As Deadline reports, Apple is discontinuing the iPod touch just shy of 15 years after its introduction in September 2007. The news hasn’t exactly come as a surprise. For one thing, smartphones have long replaced iPods as everyone’s favorite on-the-go music listening device—and Apple stopped producing the iPod nano and iPod shuffle way back in 2017.
To put it plainly, the iPod is widely regarded as an obsolete relic of a bygone time. In fact, the Smithsonian’s National Museum of American History already has two in its collection; and early models can fetch a pretty penny on eBay. But that doesn’t mean the news of the iPod touch’s company-sanctioned death doesn’t sting. For Millennials, it might even serve as an unwelcome reminder that they’re now old enough to have witnessed the entire life cycle of a revolutionary invention. The first iPod was unveiled in October 2001, when the youngest Millennials were roughly 5 years old and the eldest were turning 20. That particular MP3 player boasted room to hold 1000 songs and a battery that lasted for 10 hours.

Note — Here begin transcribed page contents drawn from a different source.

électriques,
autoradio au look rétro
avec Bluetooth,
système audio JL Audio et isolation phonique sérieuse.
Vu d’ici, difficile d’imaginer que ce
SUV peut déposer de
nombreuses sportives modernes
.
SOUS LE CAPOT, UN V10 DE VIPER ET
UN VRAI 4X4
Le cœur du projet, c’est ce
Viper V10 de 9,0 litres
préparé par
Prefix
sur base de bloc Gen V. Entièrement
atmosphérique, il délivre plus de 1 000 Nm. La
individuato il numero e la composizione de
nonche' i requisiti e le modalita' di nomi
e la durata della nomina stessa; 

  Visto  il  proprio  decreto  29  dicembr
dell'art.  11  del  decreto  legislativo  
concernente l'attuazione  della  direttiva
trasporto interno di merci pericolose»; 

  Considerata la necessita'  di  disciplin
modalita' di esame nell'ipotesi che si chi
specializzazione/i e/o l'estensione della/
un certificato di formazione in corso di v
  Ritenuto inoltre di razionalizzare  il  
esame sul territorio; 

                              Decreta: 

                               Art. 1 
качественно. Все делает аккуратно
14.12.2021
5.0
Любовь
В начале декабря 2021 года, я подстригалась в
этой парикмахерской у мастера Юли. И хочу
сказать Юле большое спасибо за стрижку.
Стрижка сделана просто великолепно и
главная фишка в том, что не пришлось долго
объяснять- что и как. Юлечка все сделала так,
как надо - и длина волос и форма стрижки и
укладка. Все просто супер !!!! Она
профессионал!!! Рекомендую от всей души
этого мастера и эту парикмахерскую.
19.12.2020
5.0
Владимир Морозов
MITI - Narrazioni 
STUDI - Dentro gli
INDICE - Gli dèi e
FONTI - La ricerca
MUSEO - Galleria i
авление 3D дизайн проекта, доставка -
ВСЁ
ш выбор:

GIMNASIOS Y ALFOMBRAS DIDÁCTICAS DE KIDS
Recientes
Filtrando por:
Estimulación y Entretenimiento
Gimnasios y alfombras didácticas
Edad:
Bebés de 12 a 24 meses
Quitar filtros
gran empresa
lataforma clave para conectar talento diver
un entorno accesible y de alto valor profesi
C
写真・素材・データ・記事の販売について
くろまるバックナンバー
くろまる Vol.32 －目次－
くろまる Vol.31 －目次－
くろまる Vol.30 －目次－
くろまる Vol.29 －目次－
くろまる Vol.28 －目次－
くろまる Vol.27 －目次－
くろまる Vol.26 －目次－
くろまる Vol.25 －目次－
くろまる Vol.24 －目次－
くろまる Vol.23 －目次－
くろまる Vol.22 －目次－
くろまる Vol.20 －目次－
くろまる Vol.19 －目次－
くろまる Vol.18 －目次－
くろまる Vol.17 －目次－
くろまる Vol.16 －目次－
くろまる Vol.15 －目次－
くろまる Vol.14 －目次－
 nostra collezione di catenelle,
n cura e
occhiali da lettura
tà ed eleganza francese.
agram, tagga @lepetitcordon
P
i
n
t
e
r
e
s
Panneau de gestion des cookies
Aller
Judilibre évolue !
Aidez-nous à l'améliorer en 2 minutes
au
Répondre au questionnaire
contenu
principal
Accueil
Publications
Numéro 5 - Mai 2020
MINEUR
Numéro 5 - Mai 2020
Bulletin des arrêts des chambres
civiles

“Music has always been part of our core at Apple, and bringing it to hundreds of millions of users in the way iPod did impacted more than just the music industry—it also redefined how music is discovered, listened to, and shared,” Greg Joswiak, Apple’s senior vice president of worldwide marketing, said in a news release. He added that “the spirit of iPod lives on” in Apple’s more modern devices, all of which can play music.
While Apple will no longer manufacture new iPod touches, they’ll still be available to buy from Apple stores and other retailers until supplies run out.